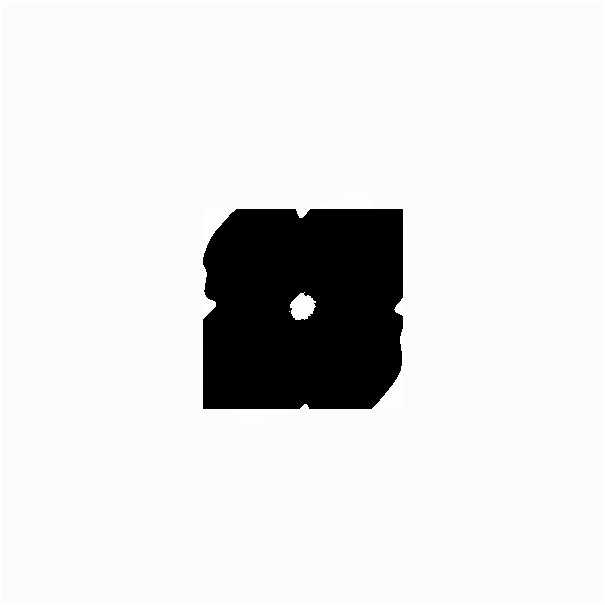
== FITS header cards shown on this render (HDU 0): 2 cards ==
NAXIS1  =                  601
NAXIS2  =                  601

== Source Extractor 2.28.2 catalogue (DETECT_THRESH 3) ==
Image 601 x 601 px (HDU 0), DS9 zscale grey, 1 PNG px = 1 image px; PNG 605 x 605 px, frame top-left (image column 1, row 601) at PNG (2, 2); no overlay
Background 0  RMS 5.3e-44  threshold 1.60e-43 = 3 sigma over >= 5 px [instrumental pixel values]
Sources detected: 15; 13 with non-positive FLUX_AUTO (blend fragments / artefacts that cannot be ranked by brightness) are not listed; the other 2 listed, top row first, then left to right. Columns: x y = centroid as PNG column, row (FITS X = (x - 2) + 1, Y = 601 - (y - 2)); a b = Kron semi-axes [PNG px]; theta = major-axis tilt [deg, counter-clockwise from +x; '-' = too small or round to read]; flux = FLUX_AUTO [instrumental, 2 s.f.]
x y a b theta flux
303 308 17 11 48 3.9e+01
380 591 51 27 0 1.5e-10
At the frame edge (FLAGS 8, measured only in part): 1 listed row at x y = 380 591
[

========================================================================

Exercise - Print every line of the data above verbatim, leaving out the pictures.

Correct answer -
== FITS header cards shown on this render (HDU 0): 2 cards ==
NAXIS1  =                  601
NAXIS2  =                  601

== Source Extractor 2.28.2 catalogue (DETECT_THRESH 3) ==
Image 601 x 601 px (HDU 0), DS9 zscale grey, 1 PNG px = 1 image px; PNG 605 x 605 px, frame top-left (image column 1, row 601) at PNG (2, 2); no overlay
Background 0  RMS 5.3e-44  threshold 1.60e-43 = 3 sigma over >= 5 px [instrumental pixel values]
Sources detected: 15; 13 with non-positive FLUX_AUTO (blend fragments / artefacts that cannot be ranked by brightness) are not listed; the other 2 listed, top row first, then left to right. Columns: x y = centroid as PNG column, row (FITS X = (x - 2) + 1, Y = 601 - (y - 2)); a b = Kron semi-axes [PNG px]; theta = major-axis tilt [deg, counter-clockwise from +x; '-' = too small or round to read]; flux = FLUX_AUTO [instrumental, 2 s.f.]
x y a b theta flux
303 308 17 11 48 3.9e+01
380 591 51 27 0 1.5e-10
At the frame edge (FLAGS 8, measured only in part): 1 listed row at x y = 380 591
[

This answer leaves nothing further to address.